Making the commitment to raising your children to become problem solvers first requires that you accept the fact that every problem can only have one owner. That person must be held responsible for solving the problem but can certainly seek out and incorporate help from others around him or her to solve the problem. If your teenager puts a dent in the family car, she owns that dent. She may obviously need help in getting it fixed, but she still owns it.
To begin with, every time your child or teen comes to you with a problem, you must first determine yourself whether your child owns the problem or you own the problem. If you own the problem, take immediate measures to solve it quickly. If your child owns the problem, be ready to help him or her solve the problem. The following incident is an example to learn by.
My son came running into the house one Saturday, holding his arm and complaining about a small abrasion from a fall he took out in the yard. A quick examination of the boo-boo and a few questions left me feeling confident that there was no internal damage and there really wasn’t any blood that I could see.
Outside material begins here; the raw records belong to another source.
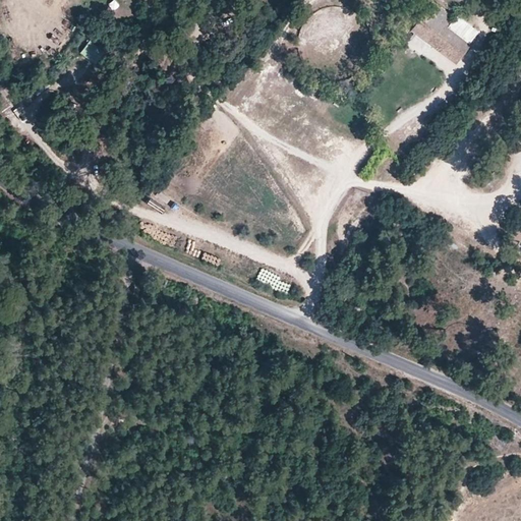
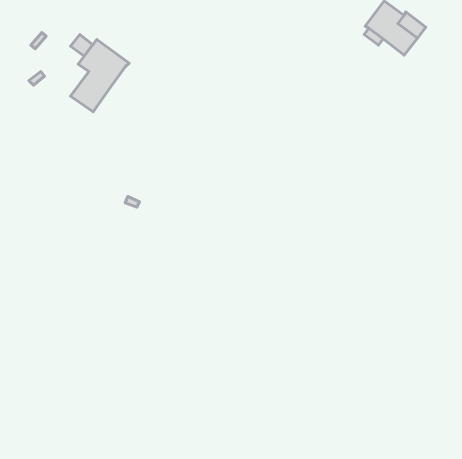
building: none -> [71,40,129,112]

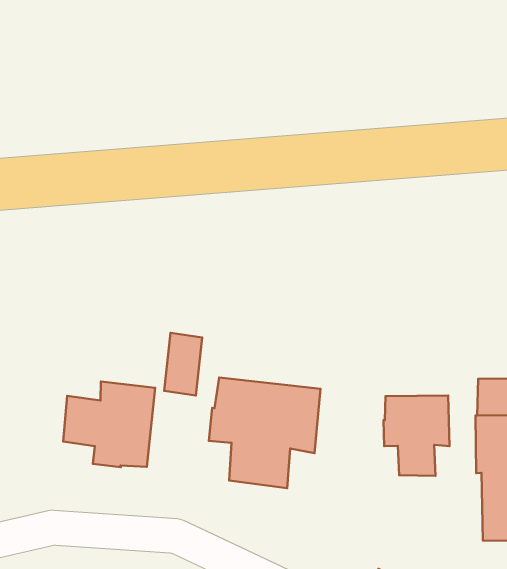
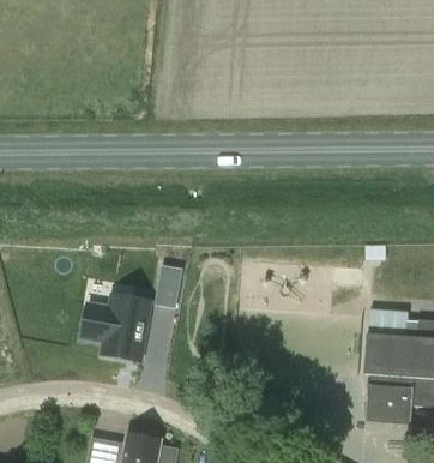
building: [209,378,320,488] -> none
building: [384,396,449,476] -> none

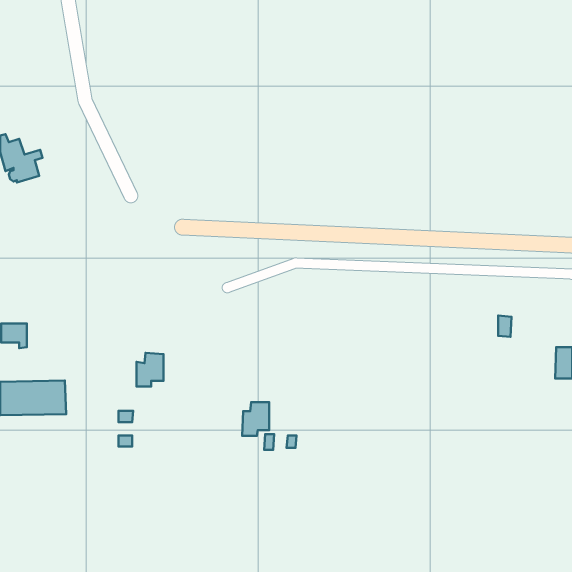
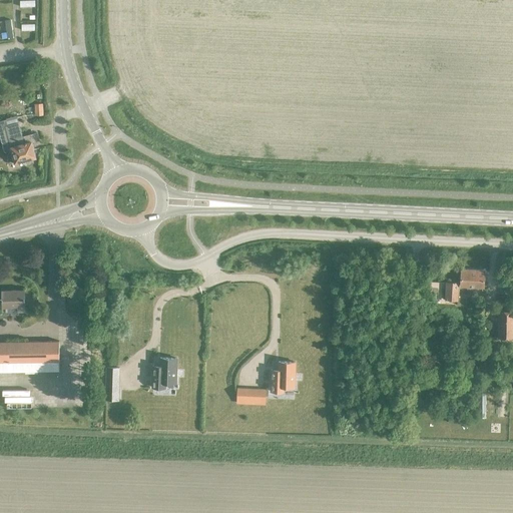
building: none -> [461,270,484,288]
building: [137,353,163,387] -> [152,358,176,388]
building: [242,402,269,436] -> [271,362,295,392]

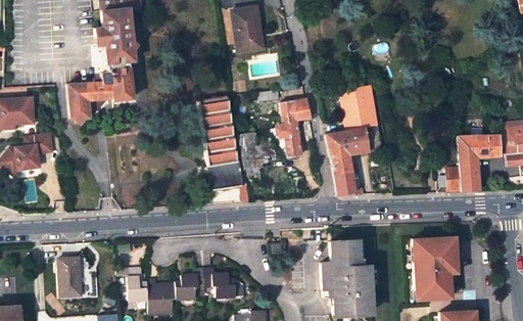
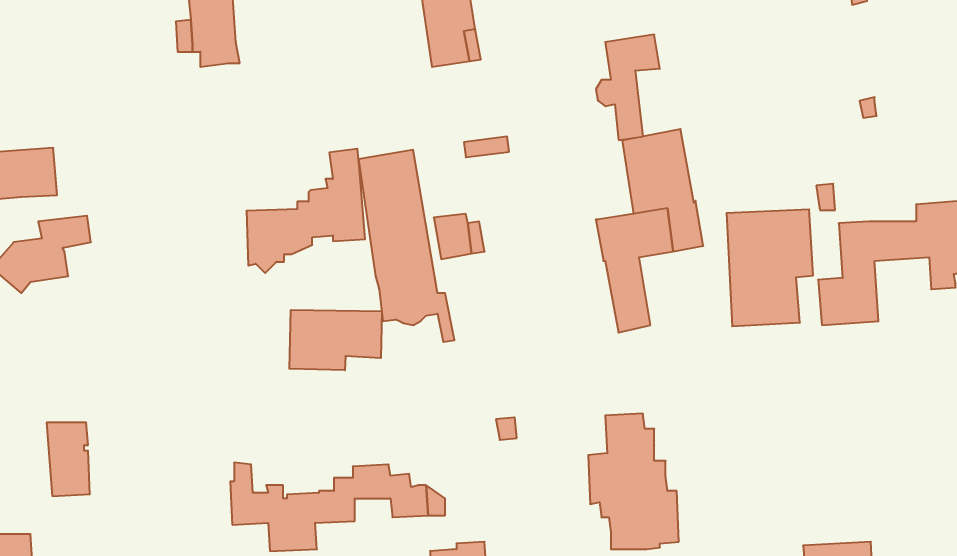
building: [66,50,131,118] -> [246,149,365,273]
building: [275,99,310,156] -> [596,35,660,140]
building: none -> [289,310,382,370]
building: [411,236,458,300] -> [726,209,813,326]
building: [58,258,82,297] -> [47,423,90,496]

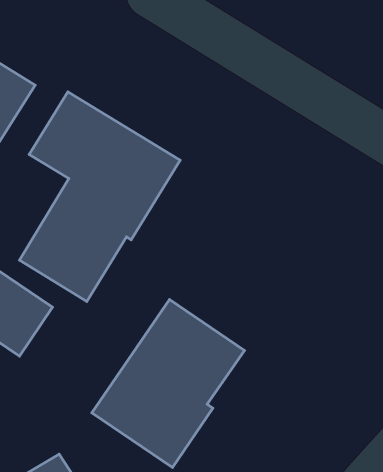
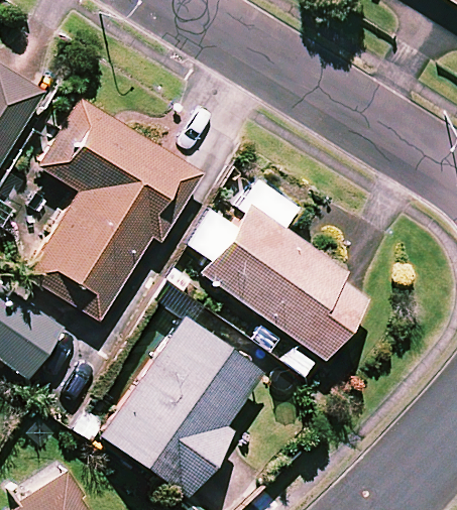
building: none -> [190,185,370,380]

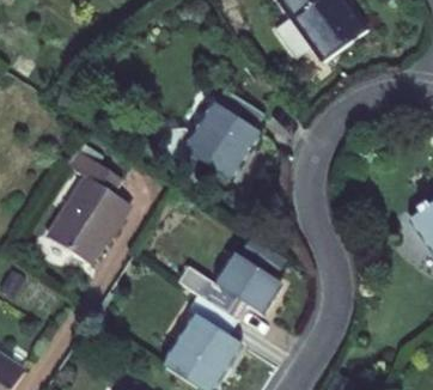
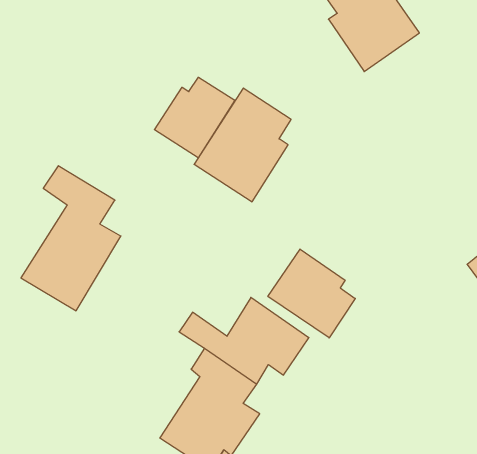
building: none -> [154,77,235,158]
building: none -> [268,249,355,338]

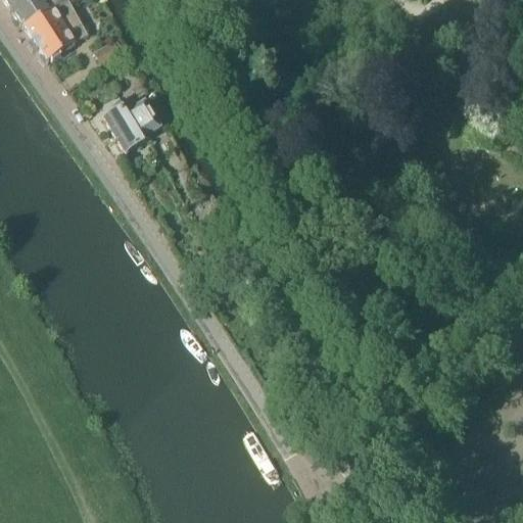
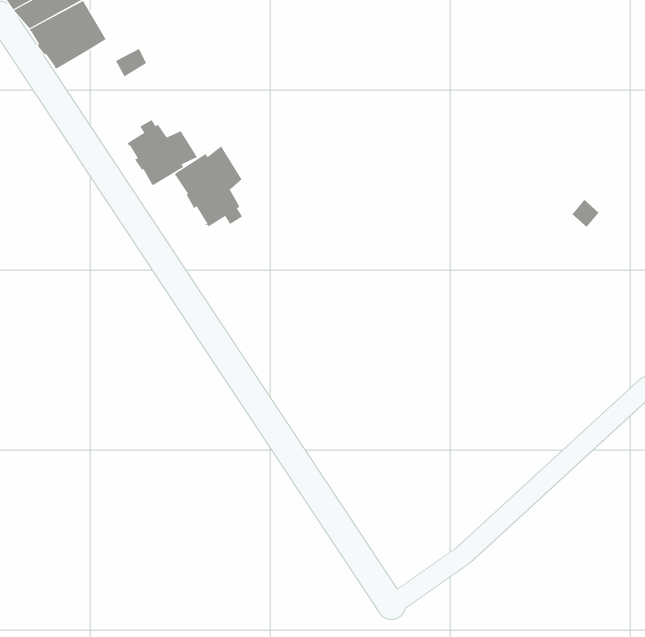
building: none -> [174,145,243,227]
Because I did not feel that there was anything I needed to do that my child couldn’t do for himself, it became his problem to fix.
I first acknowledged that the minor scrape was a problem for him by saying to him, “It looks like your arm might hurt.” He nodded. I then helped him begin problem solving by saying to him, “What do you think you could do to make that arm feel better?” My coaching him to solve the problem felt uncomfortable to him so he said, “You’re my Dad, YOU do something.” I replied with, “You’re right, I am your Dad and I’ve always done things in the past, but this time, I want to know what YOU think you can do to make that arm stop hurting.” Instantly, my son said to me, “Can we wash it off and put a bandage on it?” I replied with a smile, “What a great idea! I could help by getting the box of bandages down from the cabinet for you.”
Within a matter of minutes and of course, with some “Ouches!” he washed the boo-boo and applied the bandage, and off he ran to continue his play outside. Today that young man is in his early 20s and solving problems every day as a much sought after restaurant manager! Let your children and teens solve their own problems with your guidance and coaching, while you’re nearby to help them do it. What problems will YOU begin letting your child solve on his or her own today?